**ТЕКСТ ДЛЯ ЧТЕНИЯ**
Раскинувшийся подобно грозному дракону, это новое комнатное растение, «древовидный» книжный папоротник постоянно расширяющихся научных интересов, разрастается, пускает извивающиеся корневые побеги, ищущие питательную среду, и «материализует», по словам Пастернака, «тему его научной работы», в которой нечто похожее на лейбницевское «органическое тело» – «всякое органическое тело живого существа […] своего рода божественная машина, или естественный автомат, который бесконечно превосходит все автоматы искусственные» (Лейбниц 1982, 423), – противостоит логическому миру философии Канта и Когена. Иными словами, комната отражает не просто изучение философии, а описание интеллектуальных составляющих двух семинаров, на которые Пастернак записывается в Марбурге. И в таком случае возникает неизбежный вопрос: не рисует ли здесь Пастернак, пусть бегло, сам процесс размышлений как разрастающееся живое органическое тело, требующее питания и ухода и представляющее угрозу абстрактной и логической деятельности разума?
Заметим, что этот как бы скрытый и одновременно явно обозначенный контраст между «лиственными разворотами» книг и неорганическим мышлением, характерным для философии Канта и его последователей, навсегда сохранится в произведениях Пастернака. Даже беглое и самое поверхностное знакомство с его образной системой позволяет сделать вывод о том, что он предпочитает не противопоставлять, а объединять мир природы и неорганические формы мысли, рассматривая их в рамках единого органического процесса и отказываясь проводить различия между ними[28]. Так, в ранних стихотворениях 1913 года «Эдем» и «Лесное» голос поэта можно услышать в разговорах леса[29]: «Я историческим лицом вошел в семью лесин» (I: 64)[30]. И он с полной уверенностью заявляет, что сам является непосредственным выразителем изначально беззвучных процессов в природе[31], поскольку даже сырость травы и густота листвы в непроходимом лесу живут и обретают свой голос через его творчество:
Лишенный слов – стоглавый бор
То – хор, то – одинокий некто…
Я – уст безвестных разговор,
Я – столп дремучих диалектов (I: 327).
В его поздней прозе мы продолжаем видеть то же ясное и четкое сопоставление процессов умственного труда с созреванием природных сил. Мы припоминаем, например, что любовь Юрия Живаго к Ларе становится еще пронзительнее благодаря ее способности читать «так, точно это не высшая деятельность человека, а нечто простейшее, доступное животным» (IV: 291). И, именно это потенциальное единство между реальностью, доступной разуму, и живой природой предстает в «Охранной грамоте» как объяснение ухода от философии Марбурга. И несмотря на незавершенность этого (словно наскоро) эскизно намеченного образа, мы уже видим зарисовки «ризомы» Делёза и Гваттари – понятия, которое эти современные философы, оппонирующие Канту, сформулируют гораздо позднее, как «победное вторжение растительного в нас» (Deleuze, Guattari 1987, 12).

**СТРОКИ НАБОРА ДАННЫХ**
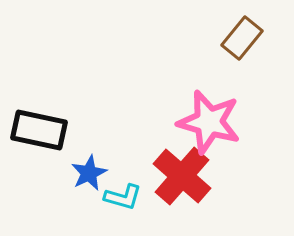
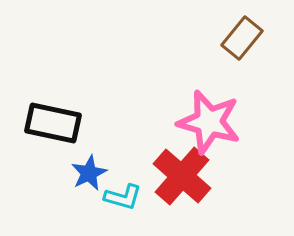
black rectangle: moved 14 px right, 7 px up
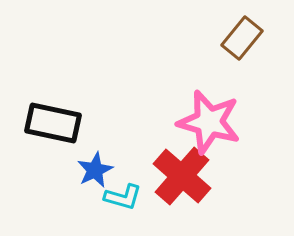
blue star: moved 6 px right, 3 px up
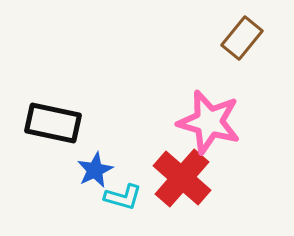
red cross: moved 2 px down
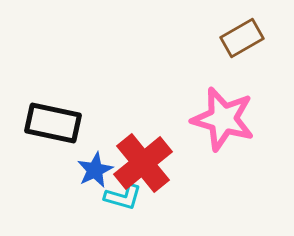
brown rectangle: rotated 21 degrees clockwise
pink star: moved 14 px right, 3 px up
red cross: moved 39 px left, 15 px up; rotated 10 degrees clockwise
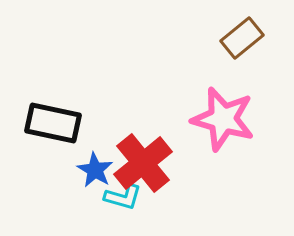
brown rectangle: rotated 9 degrees counterclockwise
blue star: rotated 15 degrees counterclockwise
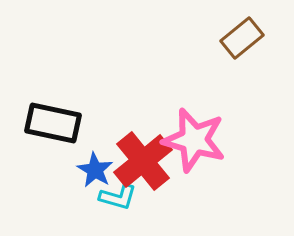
pink star: moved 29 px left, 21 px down
red cross: moved 2 px up
cyan L-shape: moved 5 px left
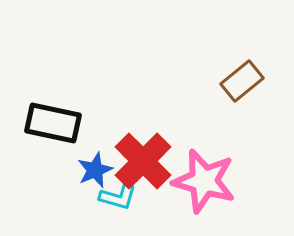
brown rectangle: moved 43 px down
pink star: moved 10 px right, 41 px down
red cross: rotated 6 degrees counterclockwise
blue star: rotated 18 degrees clockwise
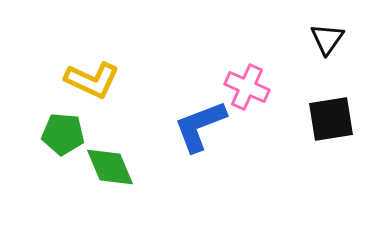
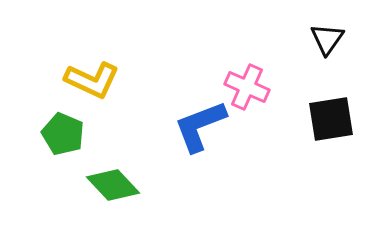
green pentagon: rotated 18 degrees clockwise
green diamond: moved 3 px right, 18 px down; rotated 20 degrees counterclockwise
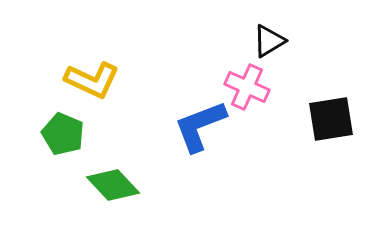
black triangle: moved 58 px left, 2 px down; rotated 24 degrees clockwise
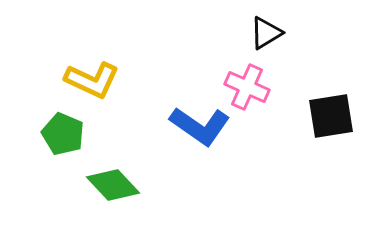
black triangle: moved 3 px left, 8 px up
black square: moved 3 px up
blue L-shape: rotated 124 degrees counterclockwise
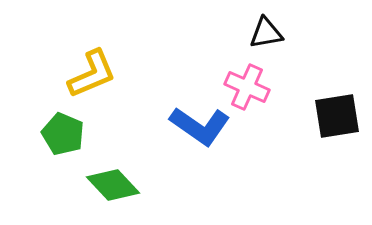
black triangle: rotated 21 degrees clockwise
yellow L-shape: moved 6 px up; rotated 48 degrees counterclockwise
black square: moved 6 px right
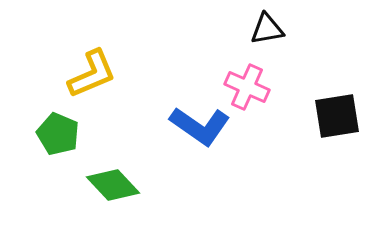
black triangle: moved 1 px right, 4 px up
green pentagon: moved 5 px left
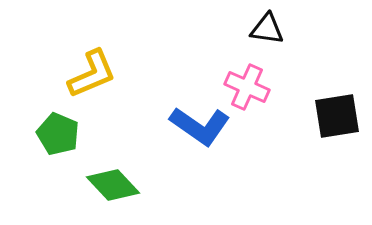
black triangle: rotated 18 degrees clockwise
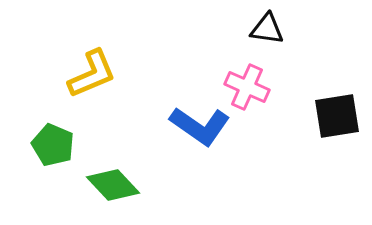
green pentagon: moved 5 px left, 11 px down
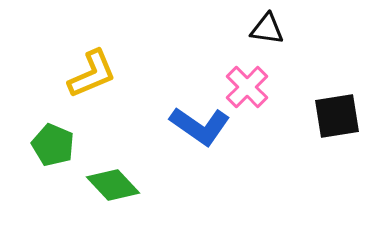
pink cross: rotated 21 degrees clockwise
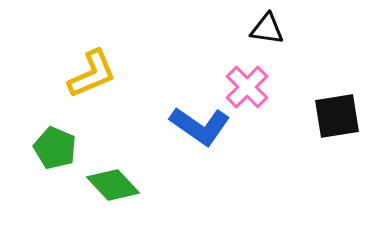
green pentagon: moved 2 px right, 3 px down
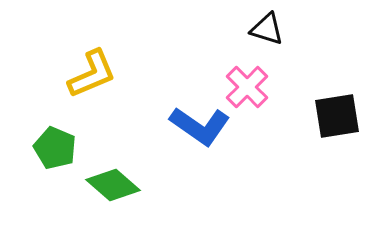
black triangle: rotated 9 degrees clockwise
green diamond: rotated 6 degrees counterclockwise
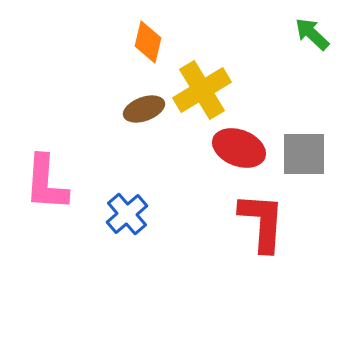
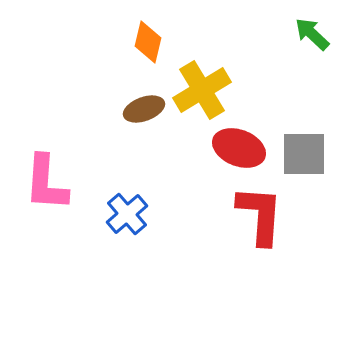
red L-shape: moved 2 px left, 7 px up
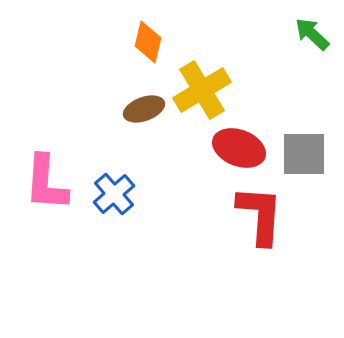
blue cross: moved 13 px left, 20 px up
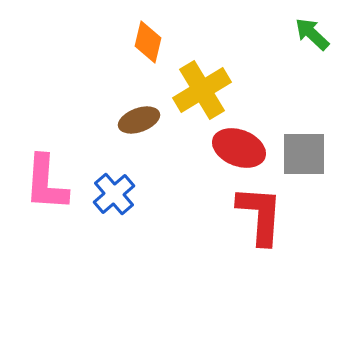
brown ellipse: moved 5 px left, 11 px down
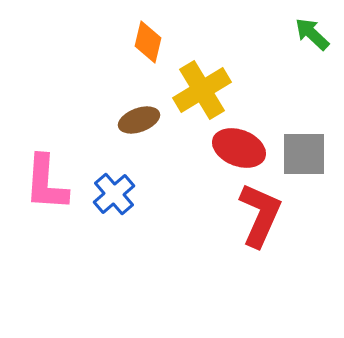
red L-shape: rotated 20 degrees clockwise
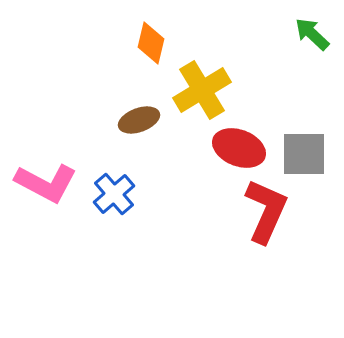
orange diamond: moved 3 px right, 1 px down
pink L-shape: rotated 66 degrees counterclockwise
red L-shape: moved 6 px right, 4 px up
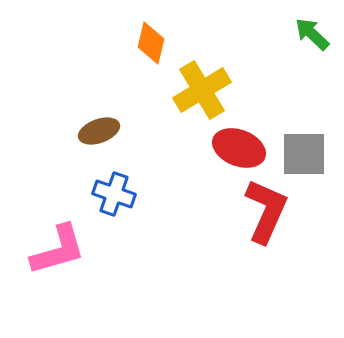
brown ellipse: moved 40 px left, 11 px down
pink L-shape: moved 12 px right, 67 px down; rotated 44 degrees counterclockwise
blue cross: rotated 30 degrees counterclockwise
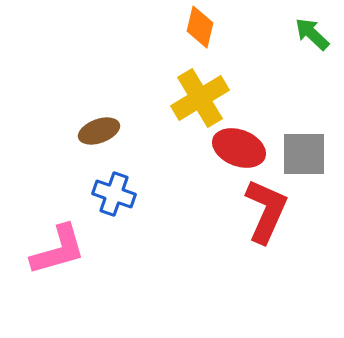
orange diamond: moved 49 px right, 16 px up
yellow cross: moved 2 px left, 8 px down
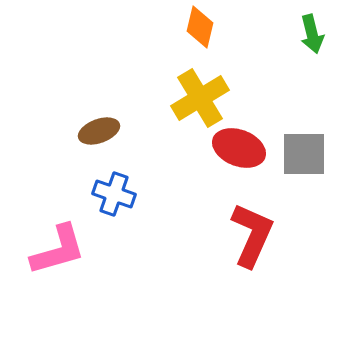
green arrow: rotated 147 degrees counterclockwise
red L-shape: moved 14 px left, 24 px down
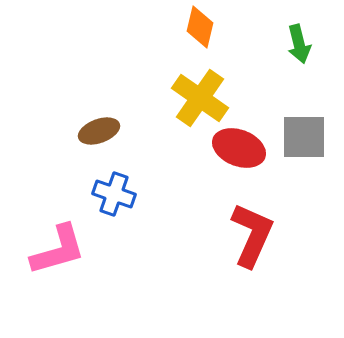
green arrow: moved 13 px left, 10 px down
yellow cross: rotated 24 degrees counterclockwise
gray square: moved 17 px up
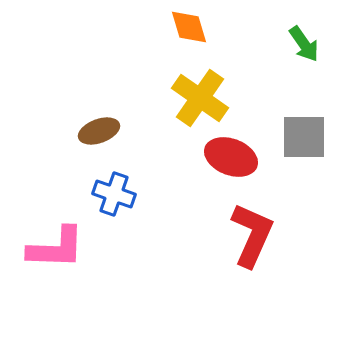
orange diamond: moved 11 px left; rotated 30 degrees counterclockwise
green arrow: moved 5 px right; rotated 21 degrees counterclockwise
red ellipse: moved 8 px left, 9 px down
pink L-shape: moved 2 px left, 2 px up; rotated 18 degrees clockwise
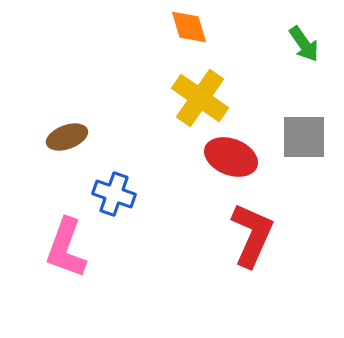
brown ellipse: moved 32 px left, 6 px down
pink L-shape: moved 10 px right; rotated 108 degrees clockwise
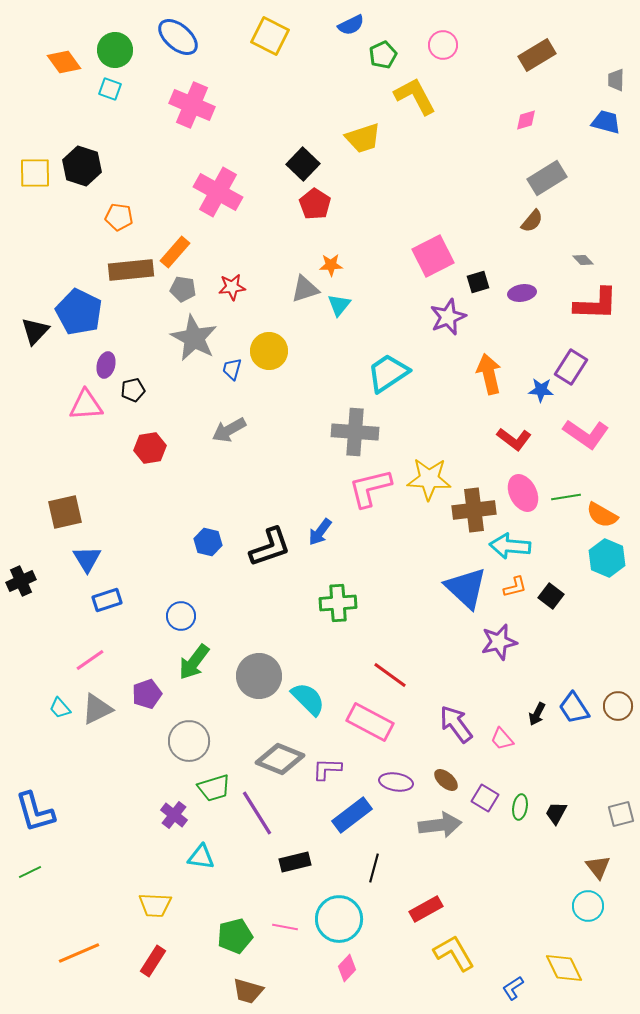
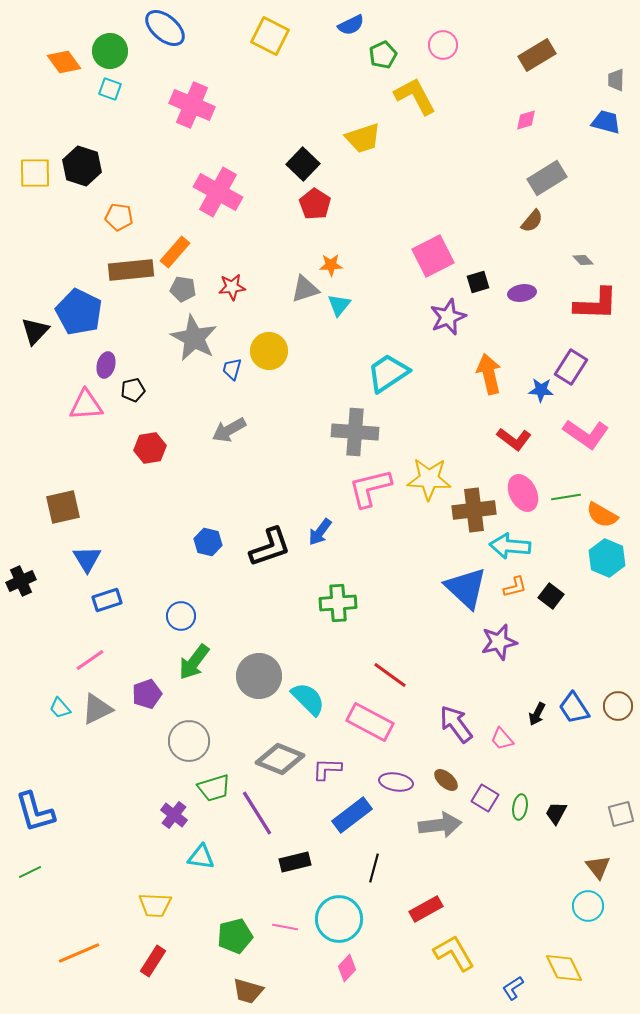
blue ellipse at (178, 37): moved 13 px left, 9 px up
green circle at (115, 50): moved 5 px left, 1 px down
brown square at (65, 512): moved 2 px left, 5 px up
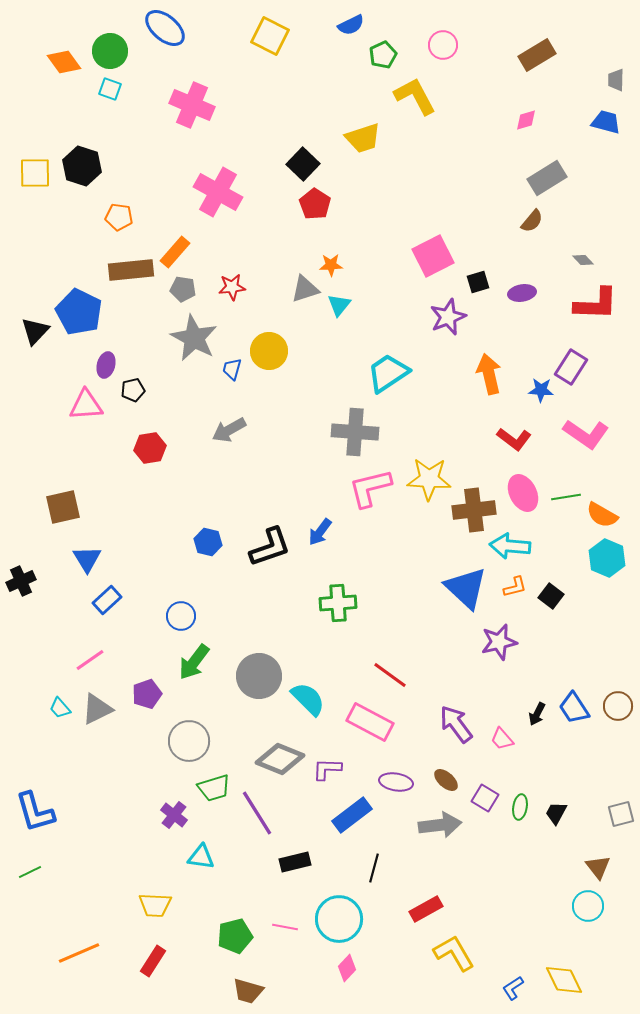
blue rectangle at (107, 600): rotated 24 degrees counterclockwise
yellow diamond at (564, 968): moved 12 px down
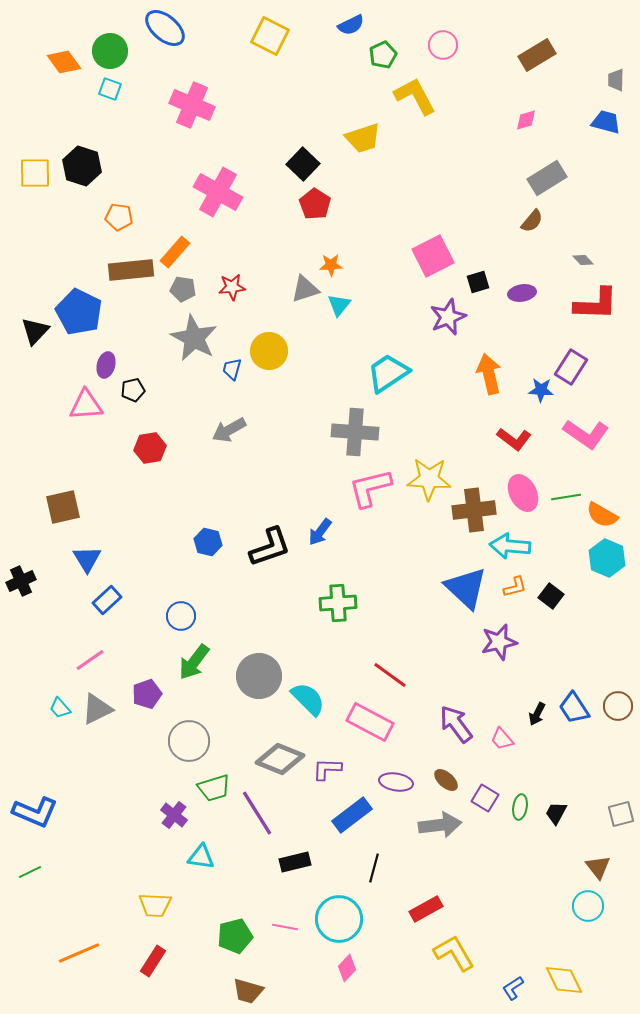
blue L-shape at (35, 812): rotated 51 degrees counterclockwise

**ЧТО СДЕЛАТЬ**
1. Приведите фрагмент текста о Пастернаке от слов «В его поздней» до слов «Guattari 1987, 12).» включительно, заменив «Марбурга» на «Марбургской школы».
2. Какие два стихотворения 1913 года названы в тексте о Пастернаке?
3. Продолжите текст о Пастернаке, начиная сразу после его последнего предложения.

**ОТВЕТЫ ПО ЗАДАНИЯМ**
1.
В его поздней прозе мы продолжаем видеть то же ясное и четкое сопоставление процессов умственного труда с созреванием природных сил. Мы припоминаем, например, что любовь Юрия Живаго к Ларе становится еще пронзительнее благодаря ее способности читать «так, точно это не высшая деятельность человека, а нечто простейшее, доступное животным» (IV: 291). И, именно это потенциальное единство между реальностью, доступной разуму, и живой природой предстает в «Охранной грамоте» как объяснение ухода от философии Марбургской школы. И несмотря на незавершенность этого (словно наскоро) эскизно намеченного образа, мы уже видим зарисовки «ризомы» Делёза и Гваттари – понятия, которое эти современные философы, оппонирующие Канту, сформулируют гораздо позднее, как «победное вторжение растительного в нас» (Deleuze, Guattari 1987, 12).

2. «Эдем» и «Лесное».

3.
Иначе говоря, мы начинаем различать довольно необычную черту в образной системе пастернаковской прозы. С одной стороны, автор заставляет нас поверить в некую эксцентричность, даже нелепость своего темперамента, характеризуя себя как человека, запутавшегося в объяснениях и уверяющего читателя, что занятия философией были брошены по причине воцарившегося в комнате хаоса. Но одновременно, завладев вниманием читателя через это несуразное объяснение, он дает четкий прообраз предстоящего ему как писателю при помощи одной-единственной фразы, брошенной как бы невзначай: «И когда дорогой я видел в воображении мою комнату, я, собственно говоря, видел во плоти свою философию и ее вероятную судьбу» (III: 183). Так, создавая видимость себя как рассказчика, пребывающего в беспечном неведении относительно противоречий в собственных воспоминаниях, Пастернак рисует будущее своей творческой судьбы, увиденное разом «во плоти», и слова эти не обязательно истолковывать исключительно как повод для полного разрыва с философией. Образ раскрытых книг с «лиственными разворотами», которые тянутся «за литературными сносками», может оказаться и рассказом об открытии нового пути в философии, требующего, однако, ухода от университетских занятий и от прежней лояльности неокантианству.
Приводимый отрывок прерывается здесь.